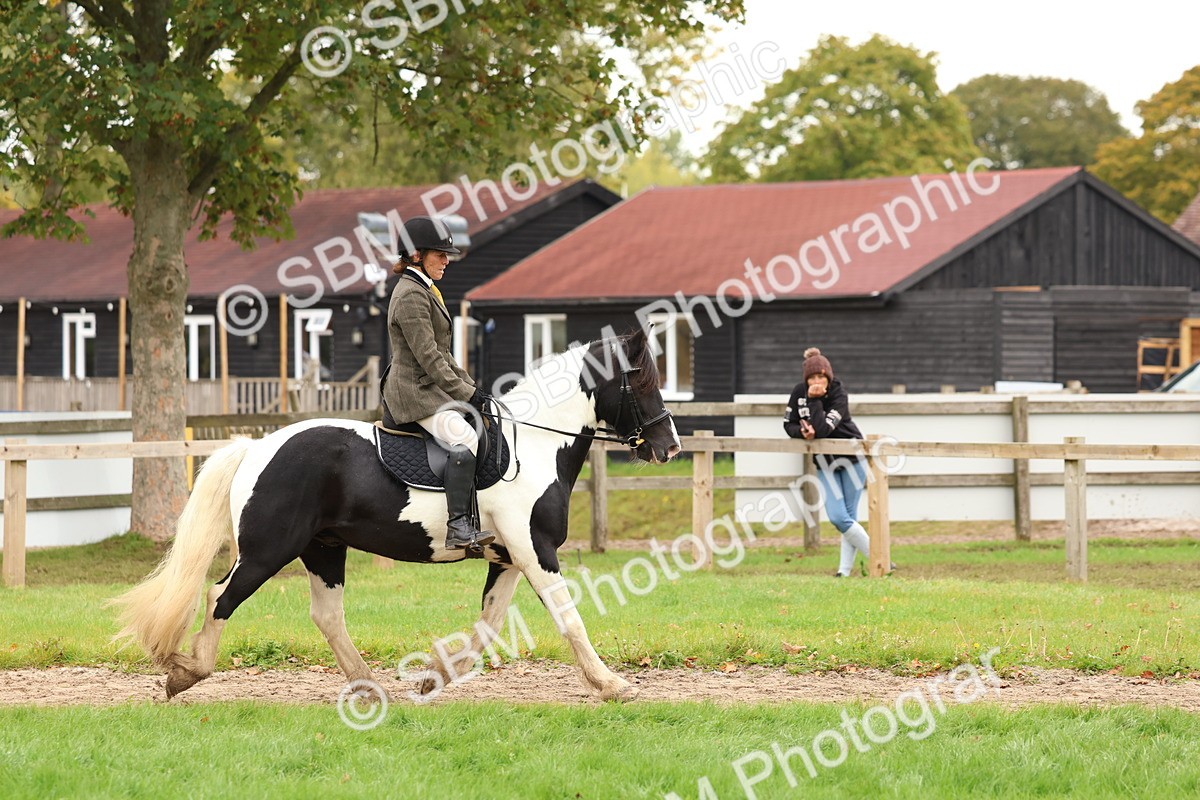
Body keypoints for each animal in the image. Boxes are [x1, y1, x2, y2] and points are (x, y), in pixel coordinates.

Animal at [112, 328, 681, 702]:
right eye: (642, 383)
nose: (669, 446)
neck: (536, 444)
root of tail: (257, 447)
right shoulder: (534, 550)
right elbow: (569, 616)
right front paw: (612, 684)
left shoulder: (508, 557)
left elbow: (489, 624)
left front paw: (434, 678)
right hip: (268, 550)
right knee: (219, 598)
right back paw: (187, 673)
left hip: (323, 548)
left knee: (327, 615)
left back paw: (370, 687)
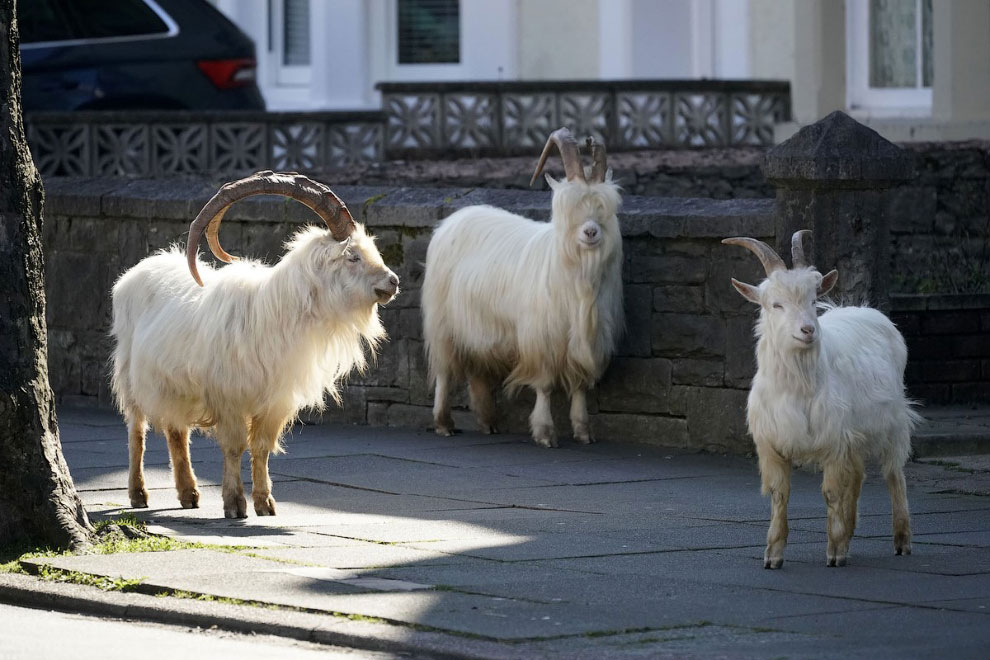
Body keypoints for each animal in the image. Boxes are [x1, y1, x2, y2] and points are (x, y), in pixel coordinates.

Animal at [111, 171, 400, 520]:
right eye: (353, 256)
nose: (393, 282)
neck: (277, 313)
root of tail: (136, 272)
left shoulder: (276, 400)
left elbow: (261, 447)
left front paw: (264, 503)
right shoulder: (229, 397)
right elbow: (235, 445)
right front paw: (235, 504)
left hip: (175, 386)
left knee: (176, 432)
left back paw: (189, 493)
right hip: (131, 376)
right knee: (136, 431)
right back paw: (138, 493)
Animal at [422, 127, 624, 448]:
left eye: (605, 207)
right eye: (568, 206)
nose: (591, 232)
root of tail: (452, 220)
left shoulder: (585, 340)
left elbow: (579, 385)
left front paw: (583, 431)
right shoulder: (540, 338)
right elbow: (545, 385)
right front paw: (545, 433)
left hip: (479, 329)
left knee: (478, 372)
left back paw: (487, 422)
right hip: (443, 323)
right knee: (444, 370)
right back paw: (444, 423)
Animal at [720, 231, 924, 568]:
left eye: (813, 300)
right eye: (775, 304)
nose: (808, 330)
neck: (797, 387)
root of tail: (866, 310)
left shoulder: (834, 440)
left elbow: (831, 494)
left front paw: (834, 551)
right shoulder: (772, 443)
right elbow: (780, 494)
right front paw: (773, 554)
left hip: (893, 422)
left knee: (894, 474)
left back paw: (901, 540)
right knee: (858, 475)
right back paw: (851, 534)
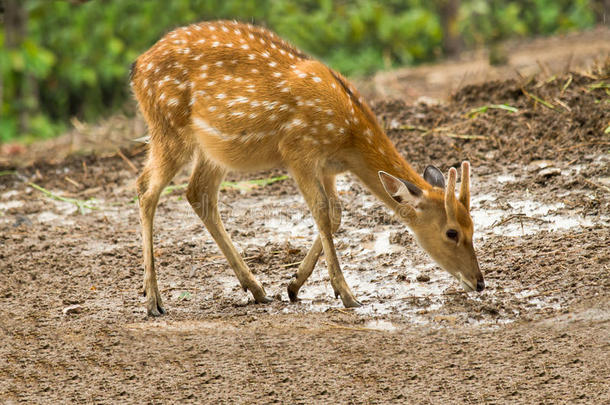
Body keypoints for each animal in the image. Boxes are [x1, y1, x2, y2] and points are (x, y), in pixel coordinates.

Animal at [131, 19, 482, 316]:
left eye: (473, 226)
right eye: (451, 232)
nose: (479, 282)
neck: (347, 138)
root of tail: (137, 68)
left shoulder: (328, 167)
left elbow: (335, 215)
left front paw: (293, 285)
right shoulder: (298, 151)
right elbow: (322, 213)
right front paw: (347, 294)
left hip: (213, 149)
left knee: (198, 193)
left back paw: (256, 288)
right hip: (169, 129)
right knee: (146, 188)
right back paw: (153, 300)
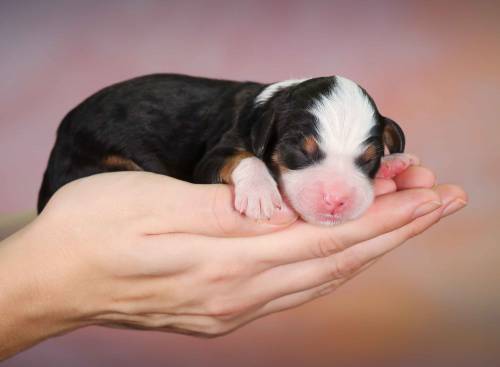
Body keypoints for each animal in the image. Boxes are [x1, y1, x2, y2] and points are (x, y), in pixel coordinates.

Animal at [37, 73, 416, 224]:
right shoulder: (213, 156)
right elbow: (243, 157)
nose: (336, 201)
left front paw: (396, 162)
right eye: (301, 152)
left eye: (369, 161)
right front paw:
--*--
*What you will do*: Your reply must be one number: the count of lines in the records above that contain the string "back".

*Output for this exercise*: 10